• _DIRECTIONS_
Nothing but an exact copy of the records below counts as the answer.

━━━━━ RECORDS TO USE ━━━━━

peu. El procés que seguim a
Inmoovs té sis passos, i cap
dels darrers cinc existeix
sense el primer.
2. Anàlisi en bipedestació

━━━━━

• _WRITTEN ANSWER_
peu. El procés que seguim a
Inmoovs té sis passos, i cap
dels darrers cinc existeix
sense el primer.
2. Anàlisi en bipedestació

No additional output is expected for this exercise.